◆ **Exercise set**:
1. Answer these from the passage about the Opry Band:
(a) What is listed as the band's origin?
(b) Who is named as director among the members?
(c) According to the passage, what is the longest that some members have stayed with the band?
2. Copy everything in the passage about the Opry Band from "Members rotate in" down to "changes in membership.", word for word.

◆ **Exercise passage**:
━━━━━━

Background information
- Also known as: Grand Ole Opry Band Opry Staff Band
- Origin: Nashville, Tennessee, U.S.
- Genres: Country
- Years active: c. 1940–present
- Label: n/a
- Members: Kerry Marx, director Eddie Bayers Mark Beckett Rod Fletcher Randy Hart Eamon McLoughlin Mike Noble Danny Parks Larry Paxton Tommy White Tony King Kim Keyes Marty Slayton Mica Roberts Tania Hancheroff
- Past members: Jimmy Capps Hoot Hester Spider Wilson Billy Linneman Tim Atwood Clarence "Mac" McGarr John Gardner Joe Edwards Harold Weakley Glen Davis Sonny Burnette Weldon Myrick Ralph Davis
- Website: www.opry.com

= Opry Band =

The Opry Band (also known as the Grand Ole Opry Band, or Opry Staff Band) is the house band of the Grand Ole Opry, the long-running country music stage concert and radio broadcast based in Nashville, Tennessee.

Members rotate in and out of the band over time, but some have stayed with the band for durations as long as fifty years, with the band having experienced periods of fifteen years or more without any changes in membership.

━━━━━━

◆ **Material supplied**:
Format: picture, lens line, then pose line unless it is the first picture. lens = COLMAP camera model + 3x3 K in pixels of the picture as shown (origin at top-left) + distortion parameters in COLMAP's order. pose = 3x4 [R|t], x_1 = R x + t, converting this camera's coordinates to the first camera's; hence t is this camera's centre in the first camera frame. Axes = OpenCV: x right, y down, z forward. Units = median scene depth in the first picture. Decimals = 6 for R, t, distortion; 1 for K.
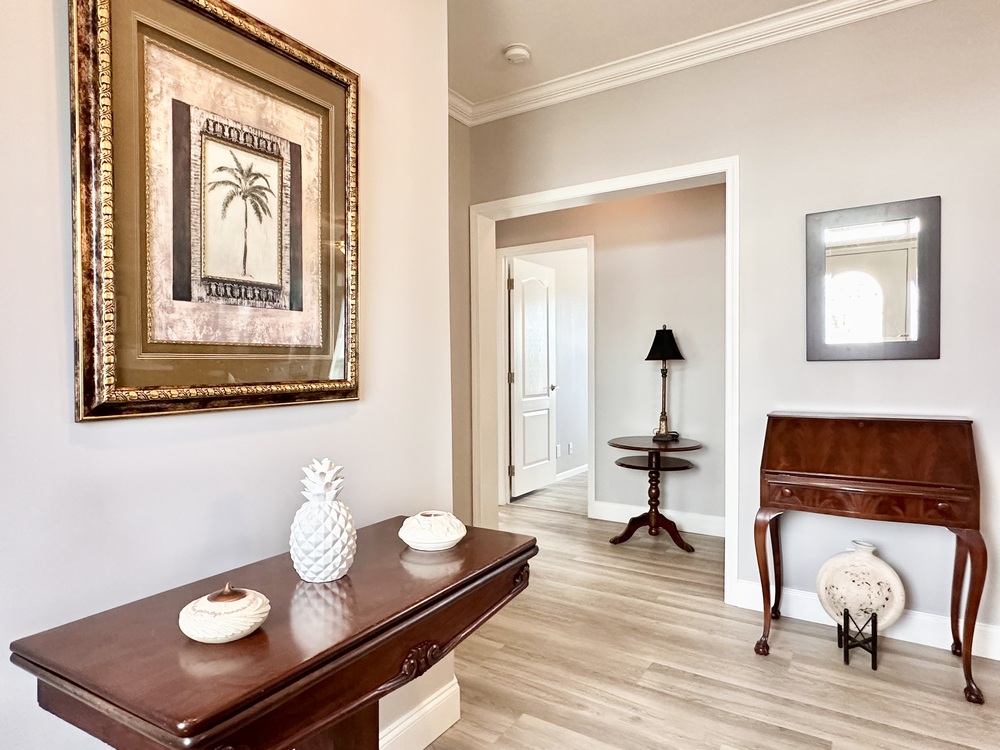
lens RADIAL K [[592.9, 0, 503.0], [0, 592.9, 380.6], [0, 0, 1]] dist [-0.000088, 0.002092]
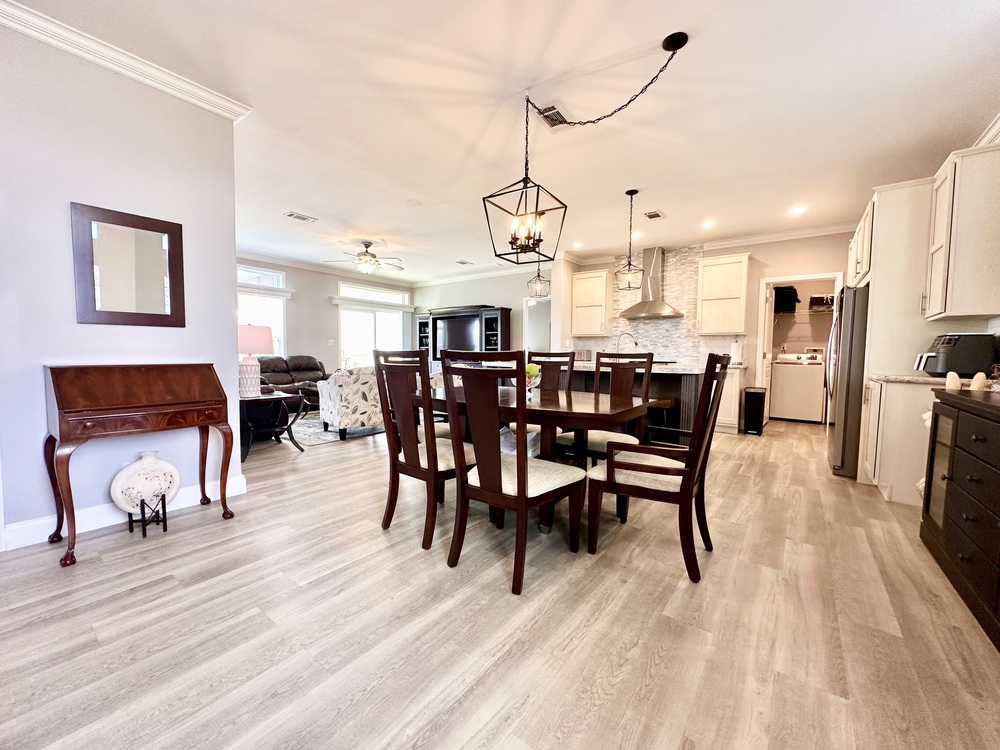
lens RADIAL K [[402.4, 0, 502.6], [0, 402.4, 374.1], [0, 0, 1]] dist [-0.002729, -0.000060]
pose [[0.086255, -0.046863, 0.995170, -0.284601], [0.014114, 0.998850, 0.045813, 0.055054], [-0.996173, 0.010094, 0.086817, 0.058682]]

━━━━━━

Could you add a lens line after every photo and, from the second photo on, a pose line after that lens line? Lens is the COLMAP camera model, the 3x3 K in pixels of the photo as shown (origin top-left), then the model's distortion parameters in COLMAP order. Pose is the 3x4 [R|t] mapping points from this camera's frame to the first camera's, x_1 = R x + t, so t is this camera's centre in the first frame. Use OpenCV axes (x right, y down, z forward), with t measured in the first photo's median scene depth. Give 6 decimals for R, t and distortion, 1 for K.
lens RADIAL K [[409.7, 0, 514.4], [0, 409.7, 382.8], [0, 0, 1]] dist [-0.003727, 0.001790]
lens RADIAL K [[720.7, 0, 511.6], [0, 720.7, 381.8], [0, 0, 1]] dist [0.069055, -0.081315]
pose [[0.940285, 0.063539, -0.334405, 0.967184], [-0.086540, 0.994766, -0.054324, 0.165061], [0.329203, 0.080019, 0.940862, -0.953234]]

━━━━━━

◆ **Answers to each task**:
1.
(a) Nashville, Tennessee, U.S.
(b) Kerry Marx
(c) As long as fifty years

2.
Members rotate in and out of the band over time, but some have stayed with the band for durations as long as fifty years, with the band having experienced periods of fifteen years or more without any changes in membership.